C&S Wholesale Grocers and SpartanNash are entering into a definitive merger agreement pursuant to which C&S will acquire SpartanNash for a purchase price of $26.90 per share of SpartanNash common stock in cash, representing total consideration of $1.77 billion, including assumed net debt. The transaction price represents a 52.5% premium over SpartanNash's closing price on June 20, 2025, of $17.64, and a premium of 42.0% to its 30-day volume-weighted average stock price as of June 20, 2025.
The merger will enable the combined company to more efficiently serve customers and communities across the United States.
The transaction has been unanimously approved by the boards of directors of both companies.
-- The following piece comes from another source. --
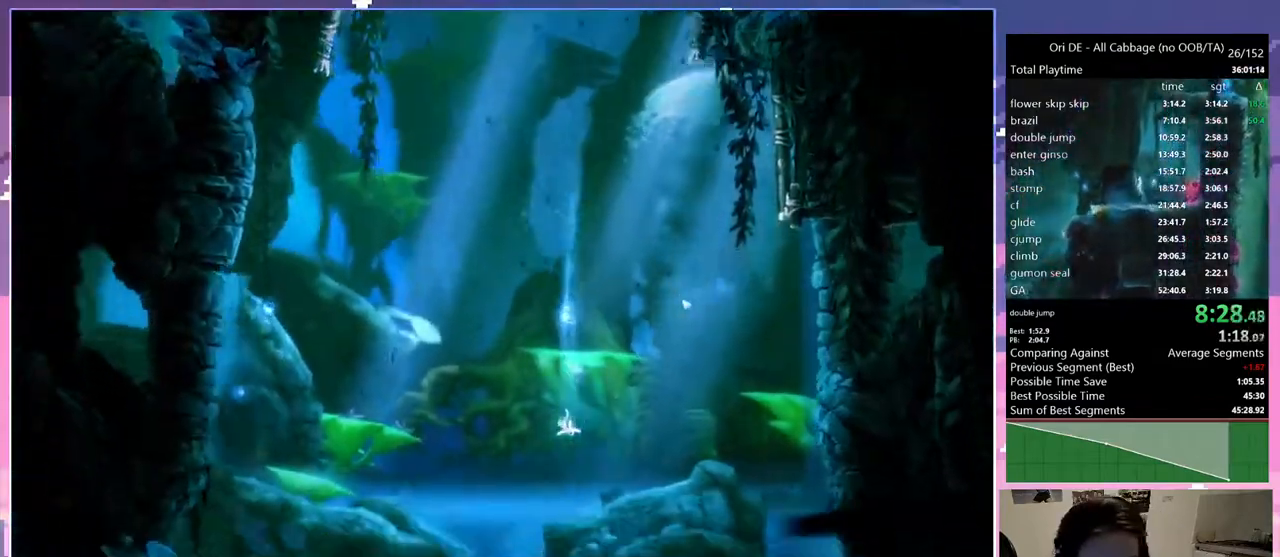
{"keys": [], "events": []}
SpartanNash's previously announced quarterly cash dividend of $0.22 per common share will continue to be paid on June 30, 2025, to shareholders of record as of the close of business on June 13, 2025.
"This is an exciting opportunity for our team members, partners and, notably, our customers. C&S and SpartanNash share many of the same values, including a strong emphasis on customers, teamwork and our communities. Together, we are uniting some of the most advanced capabilities and boldest innovations in the distribution market to better serve communities across the nation, said C&S Chief Executive Officer Eric Winn.
"At C&S, we have a legacy of braggingly happy customers, and our team members strive every day to take care of our customers' stores as if they are our own. The combination of our two companies' capabilities puts our collective customers' stores and our own retail stores at the center of the plate, supporting their ability to thrive in a highly dynamic and competitive environment. Our customers need us more than ever, and we are building a sustainable platform for our team members to be able to support them long into the future."
"We are energized by the opportunities this combination provides for our associates and customers. With our organizational values in close alignment, there will be exciting new career opportunities for our people and a continued commitment to a People First culture, said SpartanNash President and CEO Tony Sarsam.
"For our customers, this transaction creates the necessary scale, efficiency and purchasing power needed to enable independent retailers to compete more effectively with larger big box chains. Neighborhood grocers are essential pillars of our communities that we want to preserve and strengthen. A thriving hometown grocery store supports local farmers, bolsters the local economy, and enhances the overall health and well-being of the community."
Together, the combined company will operate almost 60 complementary distribution centers covering the US and will serve close to 10,000 independent retail locations, with collectively more than 200 corporate-run grocery stores.
Being able to operate at a larger scale, supported by the combined capabilities of the two companies, enables a more efficient supply chain.
The transaction is expected to close in late 2025, subject to certain customary closing conditions, including, among other things, SpartanNash shareholder approval and applicable regulatory approvals. C&S has obtained financing commitment letters for the Transaction. Wells Fargo has provided a debt financing commitment for the transaction.
Solomon Partners is serving as the exclusive financial advisor to C&S. Gibson, Dunn & Crutcher LLP is serving as legal advisor to C&S, and Sullivan & Cromwell LLP is serving as legal advisor to C&S in connection with its debt financing.
BofA Securities is serving as exclusive financial advisor to SpartanNash. Cleary Gottlieb Steen & Hamilton LLP is serving as legal advisor to SpartanNash.